Regina dei record: 4milioni di veicoli

Tremezzina Sulla Statale del lago di Como più di 12mila mezzi al giorno. «Anche ottobre e novembre vanno considerati mesi turistici». I casi bus e camion

Vola spedita verso i 4 milioni di transiti la statale Regina in questo 2023 fatto di grandi numeri in fatto di presenze turistiche, di ingressi nelle Ville del territorio, di eventi e non da ultimo in fatto di “case vacanza”, che tra il 2022 e l’anno in corso hanno registrato un’autentica esplosione. E’ stata la polizia locale di Tremezzina guidata dal comandante Massimo Castelli a certificare il fatto che dal 1° gennaio al 19 novembre sotto il varco Ocr (bidirezionale) di Spurano di Ossuccio sono transitati 3 milioni 715 mila 472 veicoli per una media giornaliera pari a 12.384 veicoli, inclusi i mezzi pesanti e soprattutto i bus turistici che hanno letteralmente paralizzato la viabilità nei due mesi tra la metà di marzo e la metà di maggio.

La pandemia

Su base mensile i passaggi sotto il varco con vista (anche) sull’isola Comacina hanno superato quota 371 mila. A chi, a buon diritto, si è chiesto il perché delle code o comunque del transito intenso - nonostante la preziosa opera svolta dagli osservatori del traffico - riconfermati sino al prossimo 28 febbraio - anche lontano dai mesi clou dell’estate, la risposta sta nel fatto che se nel 2019, già di per sé considerato un anno di grazia per il turismo (prima che la pandemia spazzasse via gran parte delle certezze acquisite in tanti anni), i transiti giornalieri superavano quota 10 mila ora bisogna fare i conti con 12.384 transiti giornalieri dalle strettoie, vale a dire quasi 2500 veicoli in più su base giornaliera nel breve volgere di quattro anni.
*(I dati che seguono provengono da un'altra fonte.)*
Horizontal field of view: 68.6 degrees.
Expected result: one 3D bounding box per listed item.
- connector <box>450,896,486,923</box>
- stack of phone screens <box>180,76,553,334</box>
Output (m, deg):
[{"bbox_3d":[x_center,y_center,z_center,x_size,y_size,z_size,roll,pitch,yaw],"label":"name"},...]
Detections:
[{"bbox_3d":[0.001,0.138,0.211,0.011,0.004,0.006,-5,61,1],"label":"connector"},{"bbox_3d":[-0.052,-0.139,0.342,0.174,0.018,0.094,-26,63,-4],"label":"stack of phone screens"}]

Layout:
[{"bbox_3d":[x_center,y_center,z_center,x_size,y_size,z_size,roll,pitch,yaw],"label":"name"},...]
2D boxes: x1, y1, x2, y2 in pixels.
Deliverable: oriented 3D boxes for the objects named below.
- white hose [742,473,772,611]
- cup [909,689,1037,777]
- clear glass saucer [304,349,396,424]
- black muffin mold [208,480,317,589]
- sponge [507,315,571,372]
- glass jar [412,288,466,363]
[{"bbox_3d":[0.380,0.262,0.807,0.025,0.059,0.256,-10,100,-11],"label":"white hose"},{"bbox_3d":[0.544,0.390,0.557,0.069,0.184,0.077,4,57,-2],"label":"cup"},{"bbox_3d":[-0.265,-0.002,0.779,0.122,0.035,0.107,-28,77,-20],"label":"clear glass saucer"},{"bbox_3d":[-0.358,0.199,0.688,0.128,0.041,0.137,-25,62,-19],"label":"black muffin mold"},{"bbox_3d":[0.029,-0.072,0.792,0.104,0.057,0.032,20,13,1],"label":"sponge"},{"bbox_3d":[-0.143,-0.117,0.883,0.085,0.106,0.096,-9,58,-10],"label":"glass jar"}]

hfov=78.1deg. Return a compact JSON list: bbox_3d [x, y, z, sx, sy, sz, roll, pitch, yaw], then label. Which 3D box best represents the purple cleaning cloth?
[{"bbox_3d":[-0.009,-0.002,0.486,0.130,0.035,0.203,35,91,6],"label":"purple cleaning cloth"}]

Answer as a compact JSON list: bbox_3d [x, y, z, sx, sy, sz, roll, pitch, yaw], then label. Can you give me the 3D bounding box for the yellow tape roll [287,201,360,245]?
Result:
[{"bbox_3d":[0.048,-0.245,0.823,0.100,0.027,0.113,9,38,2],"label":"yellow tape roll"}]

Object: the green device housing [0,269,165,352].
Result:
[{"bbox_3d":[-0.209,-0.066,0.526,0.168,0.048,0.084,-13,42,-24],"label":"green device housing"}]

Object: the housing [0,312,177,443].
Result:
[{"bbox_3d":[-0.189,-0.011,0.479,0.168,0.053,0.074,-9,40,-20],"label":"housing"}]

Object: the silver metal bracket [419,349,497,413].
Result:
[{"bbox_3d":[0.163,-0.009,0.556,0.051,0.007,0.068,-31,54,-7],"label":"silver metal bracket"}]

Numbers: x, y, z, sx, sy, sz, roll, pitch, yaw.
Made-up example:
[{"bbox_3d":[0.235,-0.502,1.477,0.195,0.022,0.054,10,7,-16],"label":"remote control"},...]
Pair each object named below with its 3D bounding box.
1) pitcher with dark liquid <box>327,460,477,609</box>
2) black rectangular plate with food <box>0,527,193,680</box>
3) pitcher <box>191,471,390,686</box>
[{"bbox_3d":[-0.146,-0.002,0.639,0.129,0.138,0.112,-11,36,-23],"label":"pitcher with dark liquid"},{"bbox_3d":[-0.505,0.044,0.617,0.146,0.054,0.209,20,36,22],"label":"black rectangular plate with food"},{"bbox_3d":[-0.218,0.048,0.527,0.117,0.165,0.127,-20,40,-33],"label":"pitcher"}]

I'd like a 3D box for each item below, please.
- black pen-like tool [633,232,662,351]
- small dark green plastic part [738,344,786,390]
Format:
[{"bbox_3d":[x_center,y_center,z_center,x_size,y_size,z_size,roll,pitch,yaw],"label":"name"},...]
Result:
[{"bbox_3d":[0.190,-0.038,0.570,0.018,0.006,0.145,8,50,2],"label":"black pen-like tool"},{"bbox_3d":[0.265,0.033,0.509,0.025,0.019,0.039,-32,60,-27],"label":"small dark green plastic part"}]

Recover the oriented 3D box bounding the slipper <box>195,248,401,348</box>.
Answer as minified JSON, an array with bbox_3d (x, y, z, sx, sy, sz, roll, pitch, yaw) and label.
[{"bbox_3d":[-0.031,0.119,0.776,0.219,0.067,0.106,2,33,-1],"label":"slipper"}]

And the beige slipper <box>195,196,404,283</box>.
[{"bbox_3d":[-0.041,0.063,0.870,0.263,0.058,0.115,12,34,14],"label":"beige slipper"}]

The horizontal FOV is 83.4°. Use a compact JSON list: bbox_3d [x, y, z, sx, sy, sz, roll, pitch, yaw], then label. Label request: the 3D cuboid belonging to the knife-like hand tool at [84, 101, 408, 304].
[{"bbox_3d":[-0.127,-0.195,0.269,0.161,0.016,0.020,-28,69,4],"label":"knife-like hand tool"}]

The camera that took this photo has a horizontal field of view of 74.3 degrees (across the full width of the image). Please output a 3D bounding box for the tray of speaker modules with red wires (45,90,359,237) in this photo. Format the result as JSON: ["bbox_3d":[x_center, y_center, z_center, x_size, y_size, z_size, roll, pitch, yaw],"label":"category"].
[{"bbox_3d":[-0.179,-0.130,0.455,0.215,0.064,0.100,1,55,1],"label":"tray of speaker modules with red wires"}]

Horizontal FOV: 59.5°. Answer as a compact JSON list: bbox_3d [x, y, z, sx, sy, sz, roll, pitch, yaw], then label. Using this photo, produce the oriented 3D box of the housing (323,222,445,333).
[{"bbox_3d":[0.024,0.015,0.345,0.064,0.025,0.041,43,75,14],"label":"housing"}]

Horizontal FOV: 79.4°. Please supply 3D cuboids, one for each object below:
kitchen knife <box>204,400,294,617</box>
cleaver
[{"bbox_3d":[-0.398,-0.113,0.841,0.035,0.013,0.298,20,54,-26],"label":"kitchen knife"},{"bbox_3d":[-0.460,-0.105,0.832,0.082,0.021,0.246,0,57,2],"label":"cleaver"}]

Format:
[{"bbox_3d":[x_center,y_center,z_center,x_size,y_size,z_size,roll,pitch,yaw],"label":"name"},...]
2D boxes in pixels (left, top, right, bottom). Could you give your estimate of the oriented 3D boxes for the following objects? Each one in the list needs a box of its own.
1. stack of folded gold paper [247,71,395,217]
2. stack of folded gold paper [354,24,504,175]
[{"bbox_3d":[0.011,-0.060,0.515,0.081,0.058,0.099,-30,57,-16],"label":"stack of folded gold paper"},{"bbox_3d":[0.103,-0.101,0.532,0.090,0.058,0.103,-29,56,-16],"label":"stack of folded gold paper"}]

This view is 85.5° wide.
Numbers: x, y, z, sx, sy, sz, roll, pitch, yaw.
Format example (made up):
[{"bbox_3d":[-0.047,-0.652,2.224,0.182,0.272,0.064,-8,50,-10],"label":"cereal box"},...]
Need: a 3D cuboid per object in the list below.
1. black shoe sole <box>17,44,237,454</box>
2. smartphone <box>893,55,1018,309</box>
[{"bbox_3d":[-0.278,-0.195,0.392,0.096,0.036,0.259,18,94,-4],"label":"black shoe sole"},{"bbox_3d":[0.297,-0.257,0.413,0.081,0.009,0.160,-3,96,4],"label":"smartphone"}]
«I dati dicono che marzo, ottobre e novembre sono ormai da considerare mesi di piena stagione turistica. Anche in quest’ottica e tenendo conto della presenza del cantiere della variante della Tremezzina si è deciso di riconfermare sino al 29 febbraio la presenza degli osservatori del traffico. Il rinnovo di questa positiva esperienza, scattato a partire dal 6 novembre, vede Tremezzina quale Comune capofila», fa notare lo stesso Massimo Castelli.

Il futuro

La lettura dei dati fa balzare all’occhio un altro dato, legato al 2020, l’anno segnato per dieci lunghi mesi dalla pandemia. Anno in cui di fatto nella sola estate, quando il nostro lago si era trasformato nel “mare” dei tanti milanesi e lombardi giunti nei Comuni rivieraschi, si erano concentrati gran parte dei transiti annuali, che comunque alla fine del 2020 avevano superato quota 3 milioni.

Risolta la vicenda legata alla presenza degli osservatori del traffico e incamerata la disponibilità a rendere da estivo (o comunque da stagionale) a permanente il Distaccamento della Polstrada, ora c’è da risolvere la spinosa questione dell’ordinanza Anas, che di fatto ha cancellato il senso unico per i bus turistici e il divieto diurno di transito per i mezzi pesanti sopra gli 11 metri. Se ne riparlerà durante l’udienza del 18 gennaio, sulla base del ricorso presentato dalla stessa Anas. Una data che rappresenta uno spartiacque importante per le sorti della prossima stagione turistica. Senza ordinanza, bisognerà prevedere - insieme alla presenza degli osservatori del traffico - altre contromisure efficaci per evitare di paralizzare la viabilità.